Dia mungkin mengawasi tentara Stonia. Sejujurnya, Johann tidak mengharapkan pemain kelas berat seperti itu untuk berpartisipasi dalam perang ini.
「Aku adalah Senior Chiliarch Legiun Bersayap Suci, Johann Strider. Seperti yang kamu duga, aku adalah seorang Penyihir.」
Johann mengulurkan tangan kirinya dan melemparkan bola api sebagai pengganti salam. Felixus menebas bola api secara vertikal dengan tenang. Dengan hembusan angin yang kencang, bola api itu lenyap.
「Apa kamu bercanda…?!」
Angelica di belakang Johann berkata dengan heran.

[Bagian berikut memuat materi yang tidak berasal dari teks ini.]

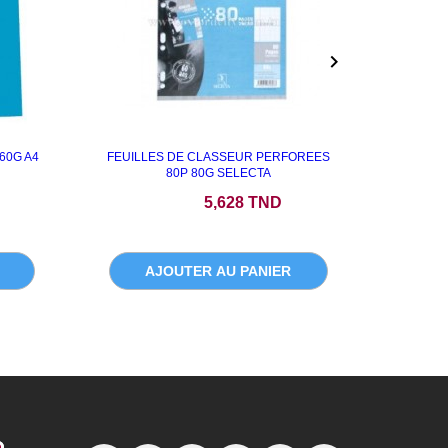

60G A4
FEUILLES DE CLASSEUR PERFOREES
RAM PA
80P 80G SELECTA
Prix
P
5,628 TND
AJOUTER AU PANIER
A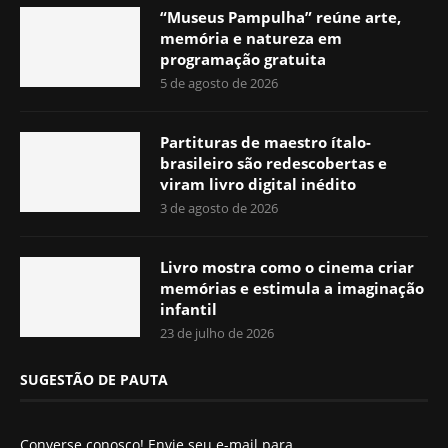
“Museus Pampulha” reúne arte,
memória e natureza em
programação gratuita
5 de agosto de 2026
Partituras de maestro ítalo-
brasileiro são redescobertas e
viram livro digital inédito
3 de agosto de 2026
Livro mostra como o cinema criar
memórias e estimula a imaginação
infantil
23 de julho de 2026
SUGESTÃO DE PAUTA
Converse conosco! Envie seu e-mail para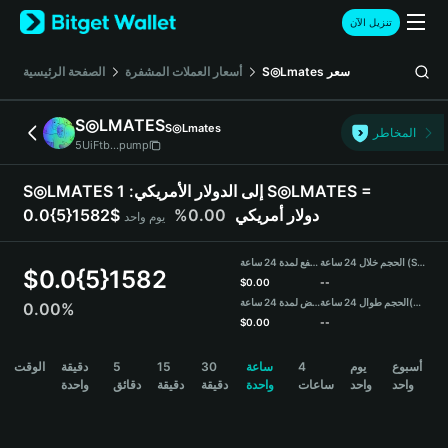
English
تنزيل الآن
日本語
Tiếng Việt
الصفحة الرئيسية
أسعار العملات المشفرة
S◎Lmates
سعر
Русский
Español (Latinoamérica)
S◎LMATES
S◎Lmates
Türkçe
المخاطر
5UiFtb...pump
Italiano
Français
1 S◎LMATES =
S◎LMATES إلى الدولار الأمريكي:
Deutsch
0.00%
0.0{5}1582$ دولار أمريكي
يوم واحد
简体中文
繁體中文
الحجم خلال 24 ساعة (S◎LMATES)
مرتفع لمدة 24 ساعة
Português (Portugal)
$
0.0{5}1582
$
0.00
--
Bahasa Indonesia
منخفض لمدة 24 ساعة
الحجم طوال 24 ساعة
(USDT)
0.00%
ภาษาไทย
$
0.00
--
हिन्दी
S◎LMATES Price Chart
الوقت
دقيقة
5
15
30
ساعة
4
يوم
أسبوع
বাংলা
واحد
واحد
ساعات
واحدة
دقيقة
دقيقة
دقائق
واحدة
Español
Português (Brasil)
Español (Argentina)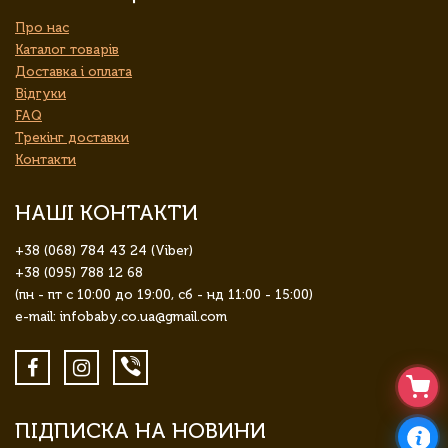
Про нас
Каталог товарів
Доставка і оплата
Відгуки
FAQ
Трекінг доставки
Контакти
НАШІ КОНТАКТИ
+38 (068) 784 43 24 (Viber)
+38 (095) 788 12 68
(пн - пт с 10:00 до 19:00, сб - нд 11:00 - 15:00)
e-mail: infobaby.co.ua@gmail.com
ПІДПИСКА НА НОВИНИ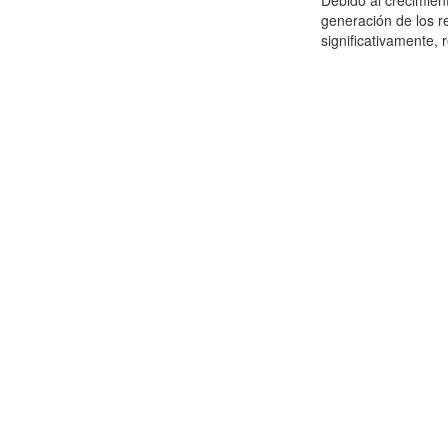
Debido al crecimien
generación de los r
significativamente,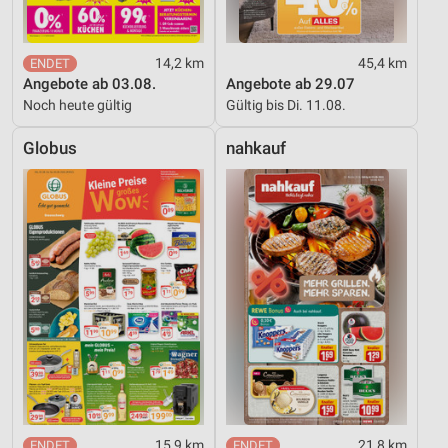
14,2 km
45,4 km
Angebote ab 03.08.
Angebote ab 29.07
Noch heute gültig
Gültig bis Di. 11.08.
Globus
nahkauf
15,9 km
21,8 km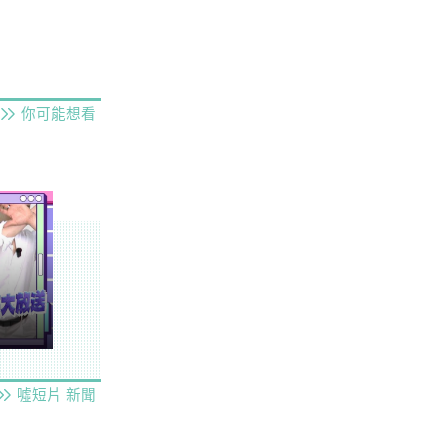
你可能想看
噓短片
新聞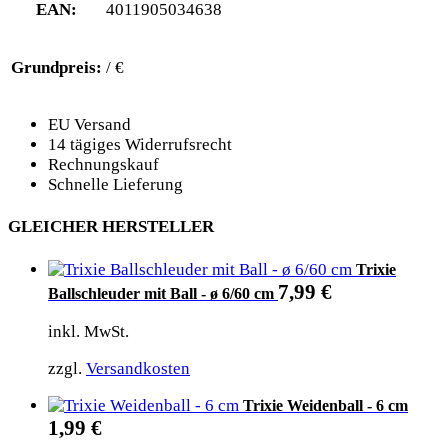
EAN:
4011905034638
Grundpreis:
/ €
EU Versand
14 tägiges Widerrufsrecht
Rechnungskauf
Schnelle Lieferung
GLEICHER HERSTELLER
Trixie
7,99
€
Ballschleuder mit Ball - ø 6/60 cm
inkl. MwSt.
zzgl.
Versandkosten
Trixie Weidenball - 6 cm
1,99
€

「Meniup bola api dengan angin tebasan pedang ... Sepertinya instingku tepat, kamu adalah monster dengan nada yang sama dengan gadis itu.」
「Gadis itu…? Kamu tahu Olivia Valedstorm?」
Felixus tampak kaget.
「Benar, kami bahkan makan bersama.」
Johann tersenyum saat dia mengambil posisi dengan rapiernya yang diukir dengan litani Dewi Citresia. Itu adalah harta karun yang dianugerahkan oleh Sofitia untuk pertempuran ini.
(Litani: sebuah bentuk doa dalam agama Kristen yang dipakai dalam kebaktian atau misa di gereja dan terdiri dari beberapa ulangan. Sc: wiki)
「... Begitu, ada hal-hal yang perlu aku tanyakan padamu.」
Dengan itu, Felixus mengangkat pedangnya.
...****************...
__ADS_1
...To Be Continue...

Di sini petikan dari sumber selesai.